The regularization parameter $\lambda$ is found by Golden Search. Based on the eigenvalues and a handful of constants, lambdasearch defines the outer bounds of the search space and then proceeds to search for the peak of a unimodal function. Until a value for $\lambda$ is found that is within in the desired (user defined) threshold, solveforc is called and does the heavy lifting. This process becomes extremely time consuming as sample size grows because it involves cross-multiplying an $N$ x $N$ matrix of eigenvectors by a version itself wherein each entry is modified by the working hypothesis for $\lambda$. On a typical laptop, bigKRLS::bLambdaSearch might take half an hour once N > 5,000 (assuming 16 iterations to reach the default threshold) using RcppArmadillo and a "naive" linear algebra approach along the lines of Rifkin and Lippert 2007.

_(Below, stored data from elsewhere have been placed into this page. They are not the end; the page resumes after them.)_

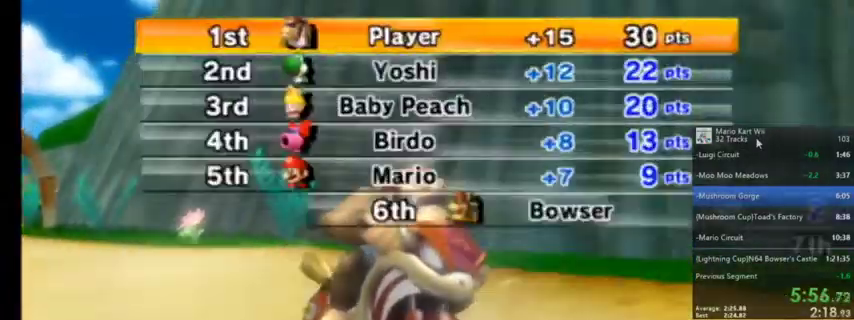
{"buttons": [], "left_stick": "center", "right_stick": "center", "events": []}
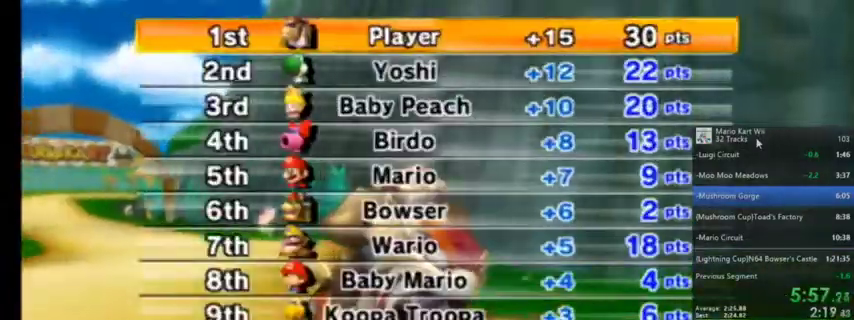
{"buttons": ["A"], "left_stick": "center", "right_stick": "center", "events": [[33, "A", "down"], [234, "A", "up"], [500, "A", "down"]]}
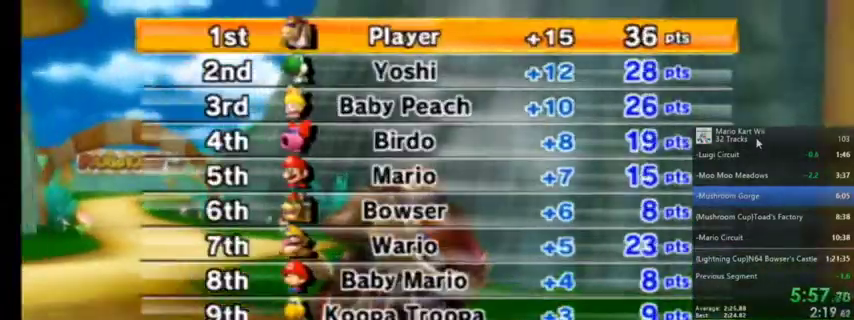
{"buttons": ["A"], "left_stick": "center", "right_stick": "center", "events": [[167, "A", "up"], [468, "A", "down"]]}
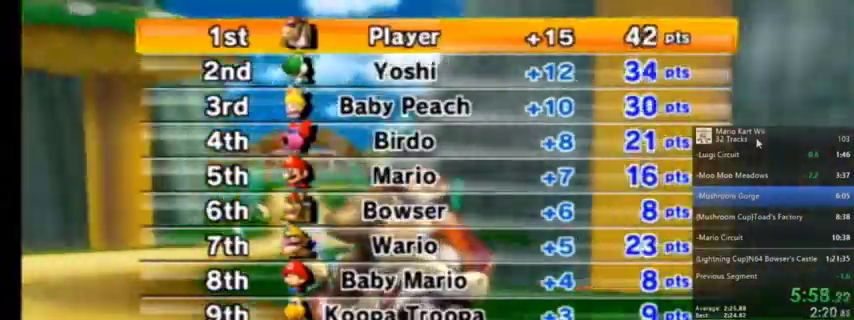
{"buttons": [], "left_stick": "center", "right_stick": "center", "events": [[133, "A", "up"], [300, "A", "down"], [434, "A", "up"]]}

This document walks through the problem in base R, explains the key features of our algorithm which is designed to boost speed and reduce memory overhead, and then outlines our particular implementation with RcppArmadillo and bigmemory. For a more general introduction to this project see our working paper, slides, and other materials available here.

The first task is to compute the vector of coefficients, c as a function of the eigenvectors and values, $\lambda$, and y. Here is base R code which is similar to that found in Hainmueller and Hazlett's KRLS R package:

setwd("/Users/mohanty/Dropbox/krls")
Ginv <- tcrossprod(KRLS::multdiag(X = Eigenobject$vectors, 
                            d = 1/(Eigenobject$values + lambda)), Eigenobject$vectors)
coeffs <- Ginv %*% y  

The other task is computing looloss (leave one out error loss) as a function of c and the diagonal of $G^{-1}$.

Le <- crossprod(coeffs/diag(Ginv))    # looloss

Since the coeffs is just a vector, crossprod(coeffs/diag(Ginv)) divides each coefficient by the corresponding element of Ginv's diagonal and then computes the sum of squares. Once $\lambda$ is found, solveforc function is called once more.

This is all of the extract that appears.